Summary
Amgen Inc. (AMGN) filed an 8-K on June 29, 2007, detailing a significant amendment to a 1984 Shareholders' Agreement concerning their joint venture, Kirin-Amgen, Inc. The amendment, effective July 1, 2007, involves Kirin Brewery Company, Limited, and its subsidiary Kirin Pharma Company, Limited. The primary changes include the addition of Kirin Pharma as a party to the agreement and the removal of certain restrictions on asset transfers and mergers for Kirin Brewery. This restructuring appears to facilitate the transfer of rights and obligations from Kirin Brewery to Kirin Pharma within the joint venture context.
Key Highlights
- 1Amgen Inc. entered into Amendment No. 13 to the Kirin-Amgen, Inc.

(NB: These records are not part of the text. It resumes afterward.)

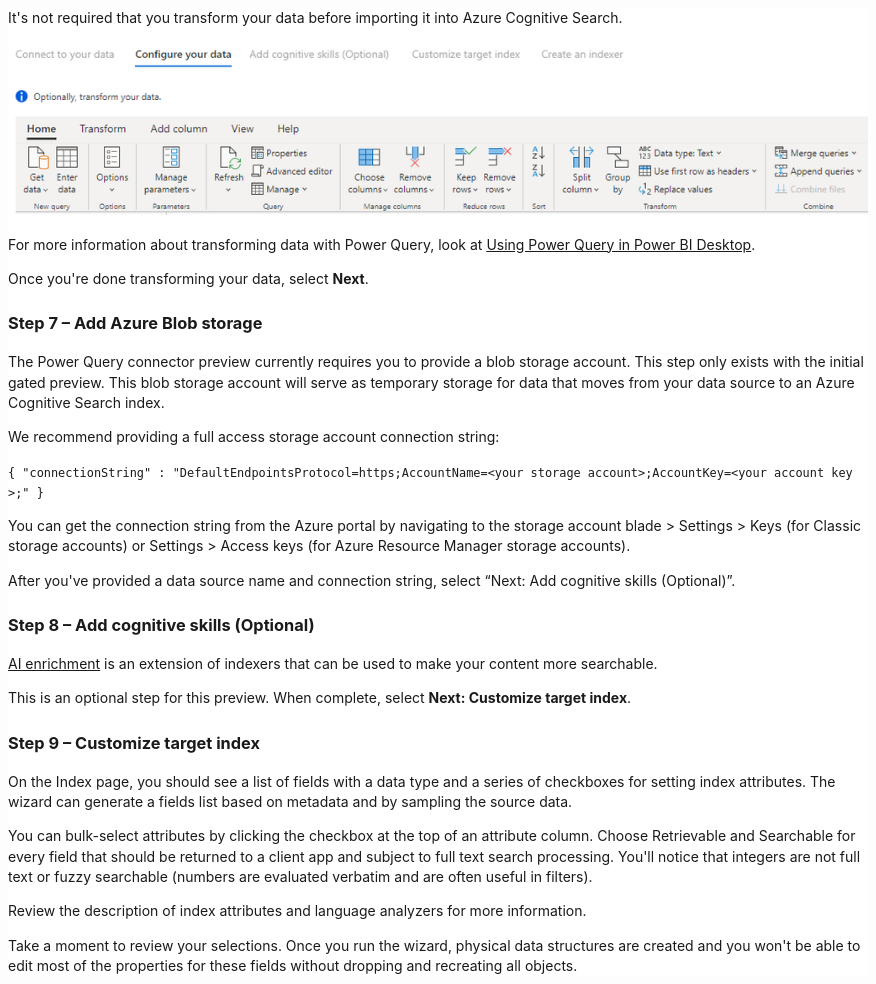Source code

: It's not required that you transform your data before importing it into Azure Cognitive Search.

![Transform your data](./media/search-power-query-connectors/power-query-transform-your-data.png "Transform your data") 

For more information about transforming data with Power Query, look at [Using Power Query in Power BI Desktop](https://docs.microsoft.com/power-query/power-query-quickstart-using-power-bi). 

Once you're done transforming your data, select **Next**.

### Step 7 – Add Azure Blob storage
The Power Query connector preview currently requires you to provide a blob storage account. This step only exists with the initial gated preview. This blob storage account will serve as temporary storage for data that moves from your data source to an Azure Cognitive Search index.

We recommend providing a full access storage account connection string: 
```
{ "connectionString" : "DefaultEndpointsProtocol=https;AccountName=<your storage account>;AccountKey=<your account key>;" }
```

You can get the connection string from the Azure portal by navigating to the storage account blade > Settings > Keys (for Classic storage accounts) or Settings > Access keys (for Azure Resource Manager storage accounts).

After you've provided a data source name and connection string, select “Next: Add cognitive skills (Optional)”. 

### Step 8 – Add cognitive skills (Optional)
[AI enrichment](cognitive-search-concept-intro.md) is an extension of indexers that can be used to make your content more searchable.

This is an optional step for this preview. When complete, select **Next: Customize target index**.

### Step 9 – Customize target index
On the Index page, you should see a list of fields with a data type and a series of checkboxes for setting index attributes. The wizard can generate a fields list based on metadata and by sampling the source data.

You can bulk-select attributes by clicking the checkbox at the top of an attribute column. Choose Retrievable and Searchable for every field that should be returned to a client app and subject to full text search processing. You'll notice that integers are not full text or fuzzy searchable (numbers are evaluated verbatim and are often useful in filters).

Review the description of index attributes and language analyzers for more information.

Take a moment to review your selections. Once you run the wizard, physical data structures are created and you won't be able to edit most of the properties for these fields without dropping and recreating all objects.
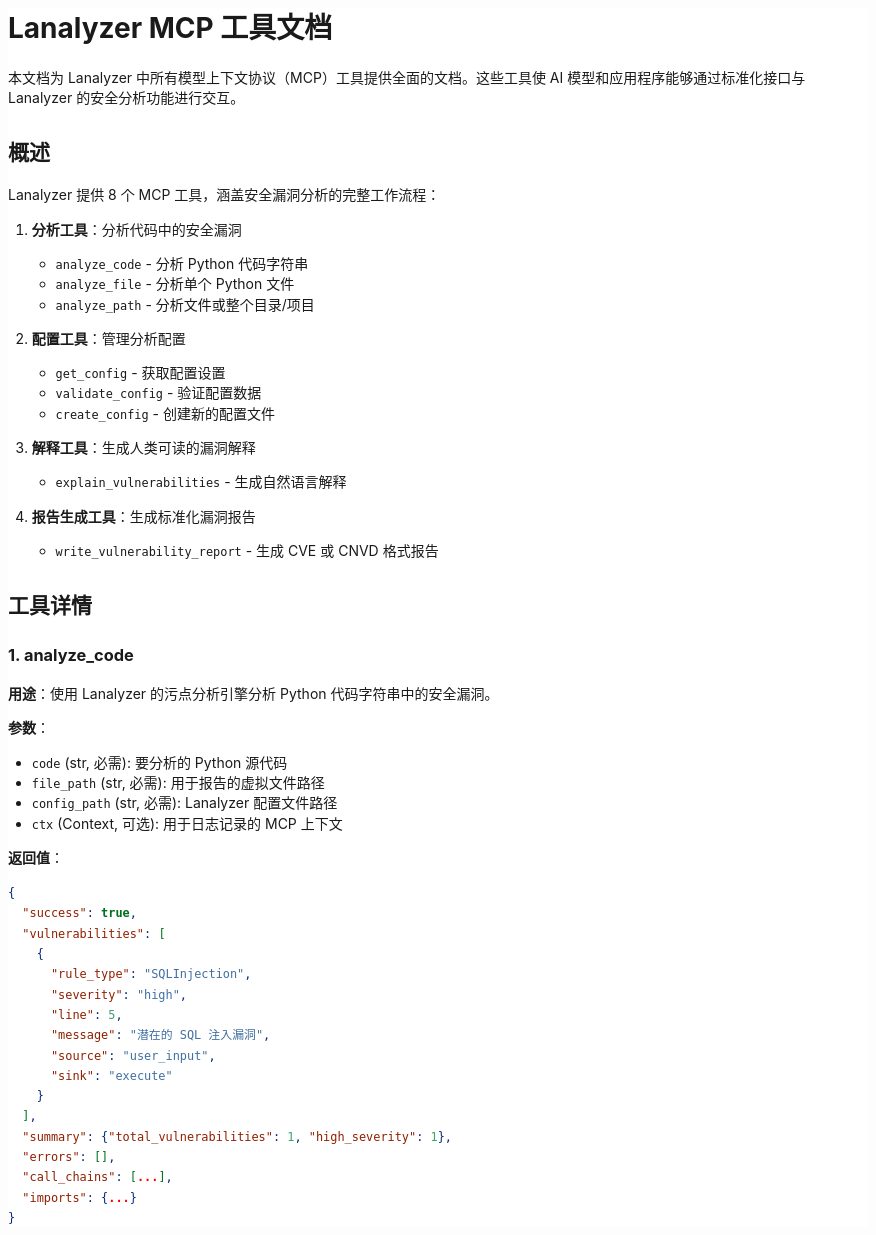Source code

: # Lanalyzer MCP 工具文档

本文档为 Lanalyzer 中所有模型上下文协议（MCP）工具提供全面的文档。这些工具使 AI 模型和应用程序能够通过标准化接口与 Lanalyzer 的安全分析功能进行交互。

## 概述

Lanalyzer 提供 8 个 MCP 工具，涵盖安全漏洞分析的完整工作流程：

1. **分析工具**：分析代码中的安全漏洞
   - `analyze_code` - 分析 Python 代码字符串
   - `analyze_file` - 分析单个 Python 文件  
   - `analyze_path` - 分析文件或整个目录/项目

2. **配置工具**：管理分析配置
   - `get_config` - 获取配置设置
   - `validate_config` - 验证配置数据
   - `create_config` - 创建新的配置文件

3. **解释工具**：生成人类可读的漏洞解释
   - `explain_vulnerabilities` - 生成自然语言解释

4. **报告生成工具**：生成标准化漏洞报告
   - `write_vulnerability_report` - 生成 CVE 或 CNVD 格式报告

## 工具详情

### 1. analyze_code

**用途**：使用 Lanalyzer 的污点分析引擎分析 Python 代码字符串中的安全漏洞。

**参数**：
- `code` (str, 必需): 要分析的 Python 源代码
- `file_path` (str, 必需): 用于报告的虚拟文件路径
- `config_path` (str, 必需): Lanalyzer 配置文件路径
- `ctx` (Context, 可选): 用于日志记录的 MCP 上下文

**返回值**：
```json
{
  "success": true,
  "vulnerabilities": [
    {
      "rule_type": "SQLInjection",
      "severity": "high", 
      "line": 5,
      "message": "潜在的 SQL 注入漏洞",
      "source": "user_input",
      "sink": "execute"
    }
  ],
  "summary": {"total_vulnerabilities": 1, "high_severity": 1},
  "errors": [],
  "call_chains": [...],
  "imports": {...}
}
```
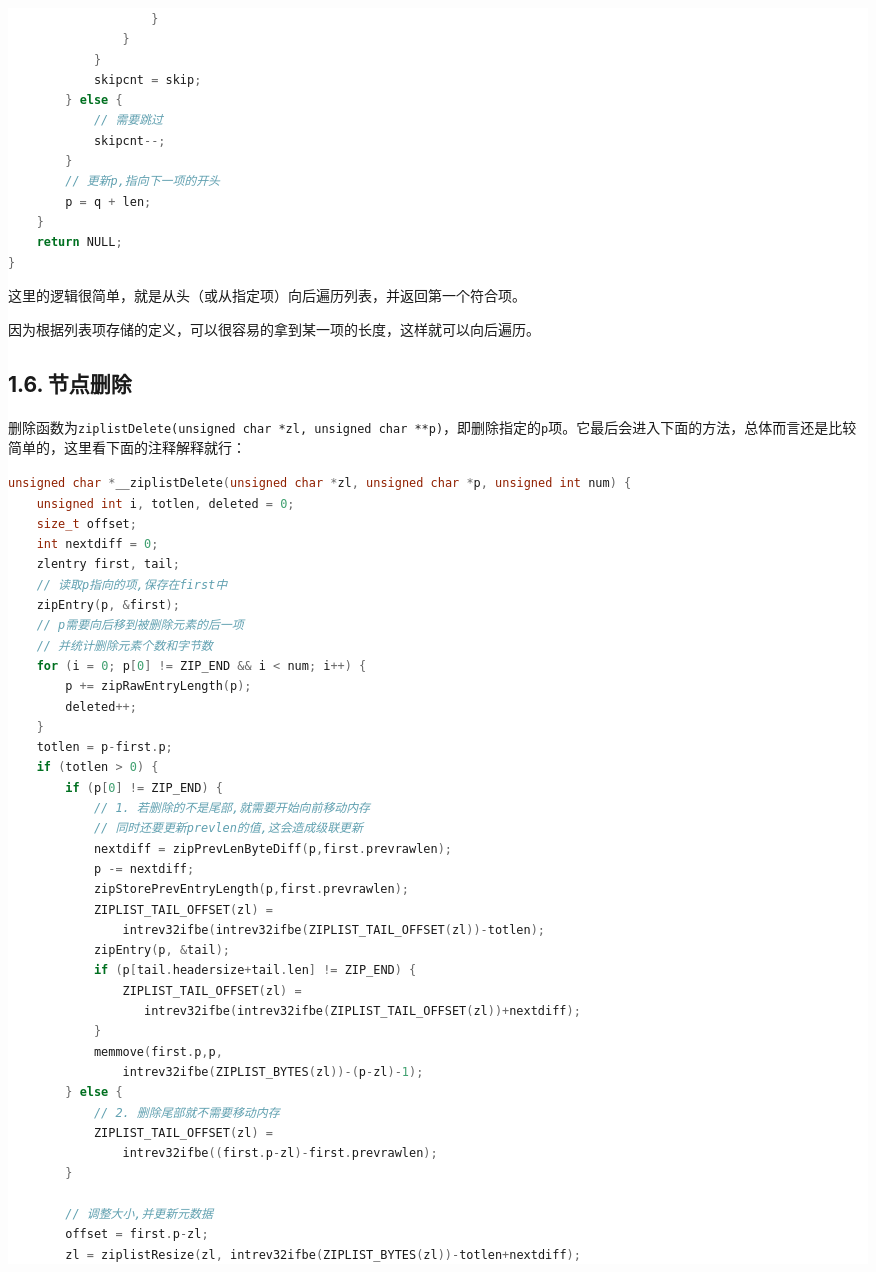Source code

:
 ```C
                    }
                }
            }
            skipcnt = skip;
        } else {
            // 需要跳过
            skipcnt--;
        }
		// 更新p,指向下一项的开头
        p = q + len;
    }
    return NULL;
}
```

这里的逻辑很简单，就是从头（或从指定项）向后遍历列表，并返回第一个符合项。

因为根据列表项存储的定义，可以很容易的拿到某一项的长度，这样就可以向后遍历。

## 1.6. 节点删除

删除函数为`ziplistDelete(unsigned char *zl, unsigned char **p)`，即删除指定的`p`项。它最后会进入下面的方法，总体而言还是比较简单的，这里看下面的注释解释就行：

```C
unsigned char *__ziplistDelete(unsigned char *zl, unsigned char *p, unsigned int num) {
    unsigned int i, totlen, deleted = 0;
    size_t offset;
    int nextdiff = 0;
    zlentry first, tail;
	// 读取p指向的项,保存在first中
    zipEntry(p, &first);
    // p需要向后移到被删除元素的后一项
    // 并统计删除元素个数和字节数
    for (i = 0; p[0] != ZIP_END && i < num; i++) {
        p += zipRawEntryLength(p);
        deleted++;
    }
    totlen = p-first.p; 
    if (totlen > 0) {
        if (p[0] != ZIP_END) {
            // 1. 若删除的不是尾部,就需要开始向前移动内存
            // 同时还要更新prevlen的值,这会造成级联更新
            nextdiff = zipPrevLenByteDiff(p,first.prevrawlen);
            p -= nextdiff;
            zipStorePrevEntryLength(p,first.prevrawlen);
            ZIPLIST_TAIL_OFFSET(zl) = 
                intrev32ifbe(intrev32ifbe(ZIPLIST_TAIL_OFFSET(zl))-totlen);
            zipEntry(p, &tail);
            if (p[tail.headersize+tail.len] != ZIP_END) {
                ZIPLIST_TAIL_OFFSET(zl) =
                   intrev32ifbe(intrev32ifbe(ZIPLIST_TAIL_OFFSET(zl))+nextdiff);
            }
            memmove(first.p,p,
                intrev32ifbe(ZIPLIST_BYTES(zl))-(p-zl)-1);
        } else {
            // 2. 删除尾部就不需要移动内存
            ZIPLIST_TAIL_OFFSET(zl) =
                intrev32ifbe((first.p-zl)-first.prevrawlen);
        }

        // 调整大小,并更新元数据
        offset = first.p-zl;
        zl = ziplistResize(zl, intrev32ifbe(ZIPLIST_BYTES(zl))-totlen+nextdiff);
```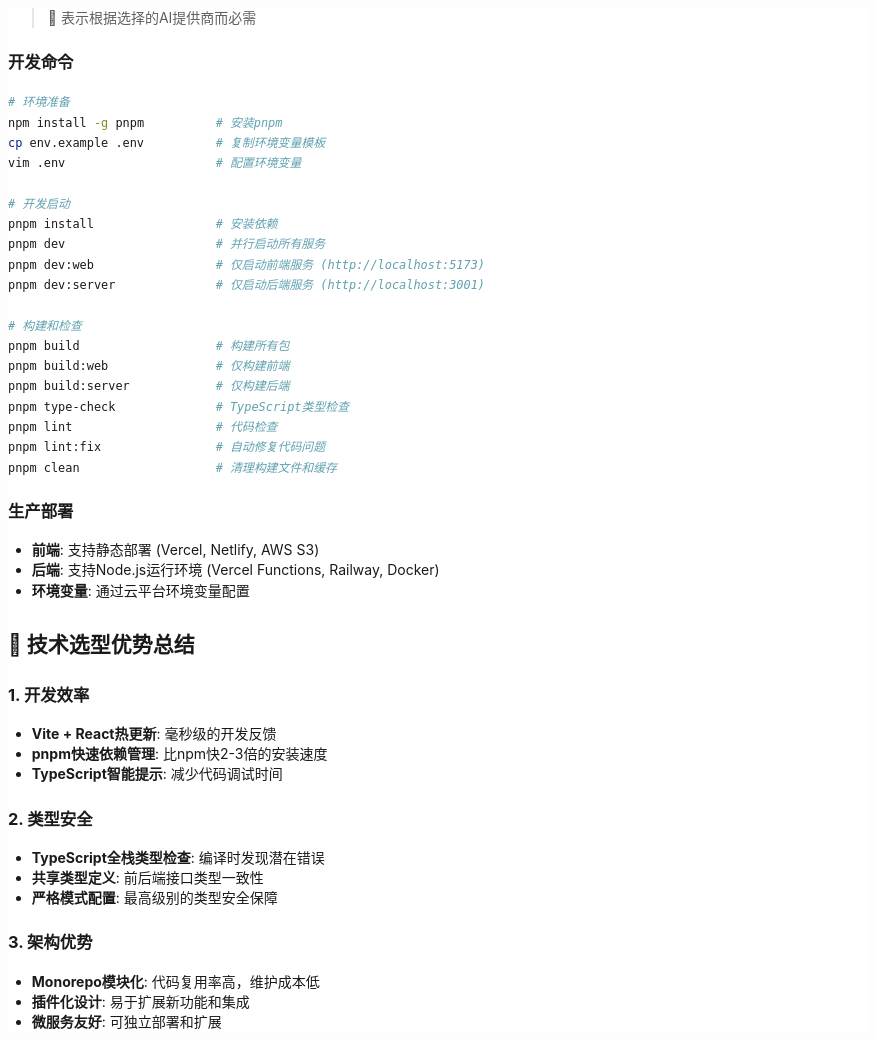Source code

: > 🔸 表示根据选择的AI提供商而必需

### 开发命令

```bash
# 环境准备
npm install -g pnpm          # 安装pnpm
cp env.example .env          # 复制环境变量模板
vim .env                     # 配置环境变量

# 开发启动
pnpm install                 # 安装依赖
pnpm dev                     # 并行启动所有服务
pnpm dev:web                 # 仅启动前端服务 (http://localhost:5173)
pnpm dev:server              # 仅启动后端服务 (http://localhost:3001)

# 构建和检查
pnpm build                   # 构建所有包
pnpm build:web               # 仅构建前端
pnpm build:server            # 仅构建后端
pnpm type-check              # TypeScript类型检查
pnpm lint                    # 代码检查
pnpm lint:fix                # 自动修复代码问题
pnpm clean                   # 清理构建文件和缓存
```

### 生产部署

- **前端**: 支持静态部署 (Vercel, Netlify, AWS S3)
- **后端**: 支持Node.js运行环境 (Vercel Functions, Railway, Docker)
- **环境变量**: 通过云平台环境变量配置

## 🎯 技术选型优势总结

### 1. **开发效率**

- **Vite + React热更新**: 毫秒级的开发反馈
- **pnpm快速依赖管理**: 比npm快2-3倍的安装速度
- **TypeScript智能提示**: 减少代码调试时间

### 2. **类型安全**

- **TypeScript全栈类型检查**: 编译时发现潜在错误
- **共享类型定义**: 前后端接口类型一致性
- **严格模式配置**: 最高级别的类型安全保障

### 3. **架构优势**

- **Monorepo模块化**: 代码复用率高，维护成本低
- **插件化设计**: 易于扩展新功能和集成
- **微服务友好**: 可独立部署和扩展
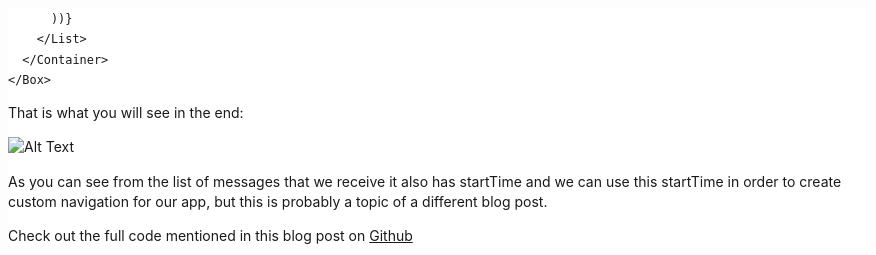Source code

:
 ```react
      ))}
    </List>
  </Container>
</Box>
```
That is what you will see in the end:

![Alt Text](https://dev-to-uploads.s3.amazonaws.com/i/b1oxnw7vurzczybembe4.png)

As you can see from the list of messages that we receive it also has startTime and we can use this startTime in order to create custom navigation for our app, but this is probably a topic of a different blog post.

Check out the full code mentioned in this blog post on [Github](https://github.com/vnovick/video-processing-with-symbl)
 
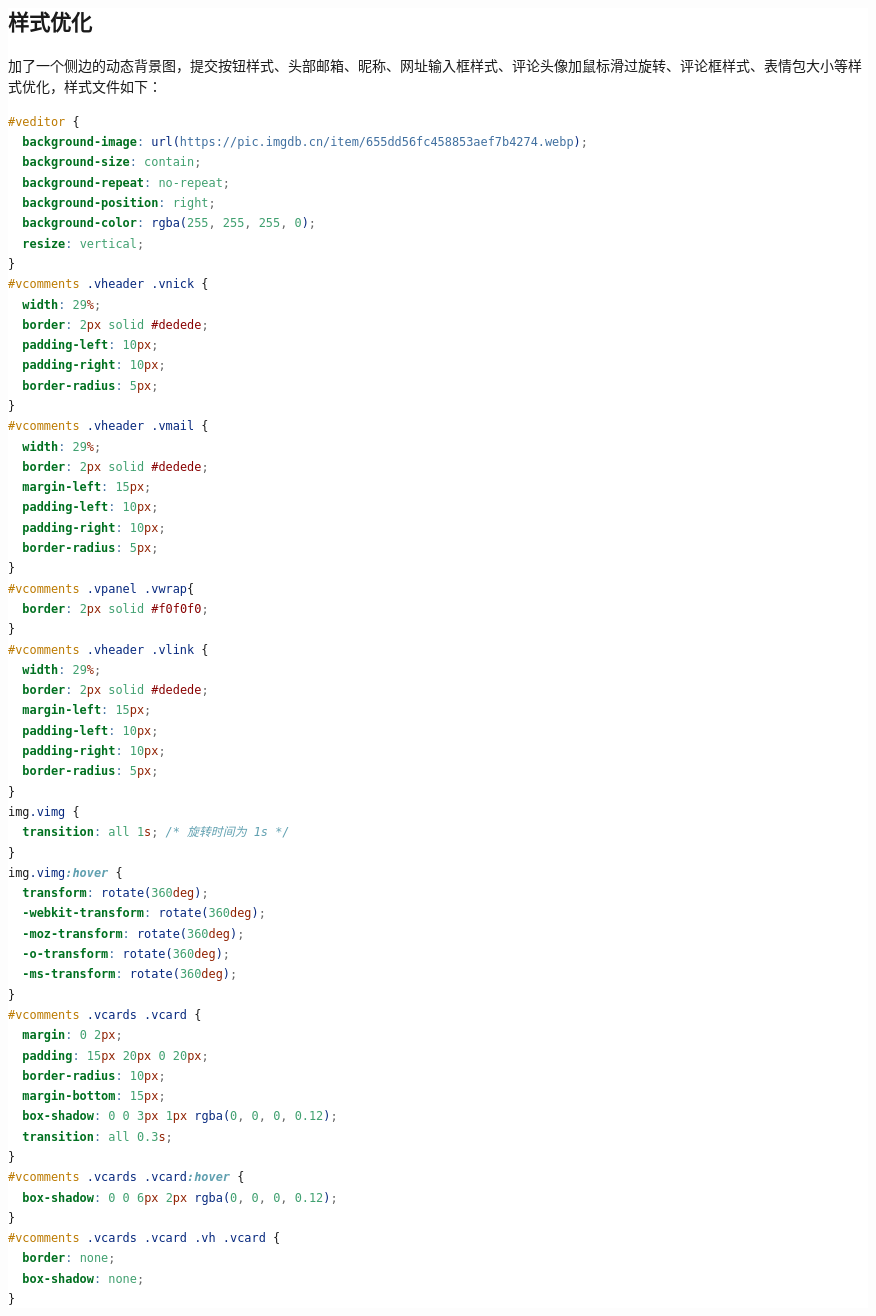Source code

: ## 样式优化

加了一个侧边的动态背景图，提交按钮样式、头部邮箱、昵称、网址输入框样式、评论头像加鼠标滑过旋转、评论框样式、表情包大小等样式优化，样式文件如下：

```scss
#veditor {
  background-image: url(https://pic.imgdb.cn/item/655dd56fc458853aef7b4274.webp);
  background-size: contain;
  background-repeat: no-repeat;
  background-position: right;
  background-color: rgba(255, 255, 255, 0);
  resize: vertical;
}
#vcomments .vheader .vnick {
  width: 29%;
  border: 2px solid #dedede;
  padding-left: 10px;
  padding-right: 10px;
  border-radius: 5px;
}
#vcomments .vheader .vmail {
  width: 29%;
  border: 2px solid #dedede;
  margin-left: 15px;
  padding-left: 10px;
  padding-right: 10px;
  border-radius: 5px;
}
#vcomments .vpanel .vwrap{
  border: 2px solid #f0f0f0;
}
#vcomments .vheader .vlink {
  width: 29%;
  border: 2px solid #dedede;
  margin-left: 15px;
  padding-left: 10px;
  padding-right: 10px;
  border-radius: 5px;
}
img.vimg {
  transition: all 1s; /* 旋转时间为 1s */
}
img.vimg:hover {
  transform: rotate(360deg);
  -webkit-transform: rotate(360deg);
  -moz-transform: rotate(360deg);
  -o-transform: rotate(360deg);
  -ms-transform: rotate(360deg);
}
#vcomments .vcards .vcard {
  margin: 0 2px;
  padding: 15px 20px 0 20px;
  border-radius: 10px;
  margin-bottom: 15px;
  box-shadow: 0 0 3px 1px rgba(0, 0, 0, 0.12);
  transition: all 0.3s;
}
#vcomments .vcards .vcard:hover {
  box-shadow: 0 0 6px 2px rgba(0, 0, 0, 0.12);
}
#vcomments .vcards .vcard .vh .vcard {
  border: none;
  box-shadow: none;
}
```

Shareholders' Agreement, effective July 1, 2007.
- 2Kirin Pharma Company, Limited is added as a party to the Shareholders' Agreement.
- 3Restrictions on Kirin Brewery's ability to assign rights and obligations to Kirin Pharma under certain agreements have been removed.
- 4The amendment removes restrictions on Kirin Brewery or Amgen regarding the transfer of substantially all assets or engaging in mergers/consolidations.
- 5Amgen gains specific rights to purchase Kirin Brewery's equity in Kirin-Amgen if Kirin Brewery ceases to beneficially own a majority of Kirin Pharma's shares.
- 6Amgen can increase its representation on the Kirin-Amgen board and secure preferred stock rights if Kirin Brewery fails to maintain certain ownership/director appointment rights.
- 7The agreement includes provisions for minimum R&D funding levels for products licensed by Kirin-Amgen through 2019.